_What this task involves_. State the number of lines in the records that contain "text", with no other words.

_Supplied records_.
§

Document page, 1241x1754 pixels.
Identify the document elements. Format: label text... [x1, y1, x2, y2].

§

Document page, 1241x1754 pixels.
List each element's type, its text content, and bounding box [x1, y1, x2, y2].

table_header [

§

_Exercise response_. 2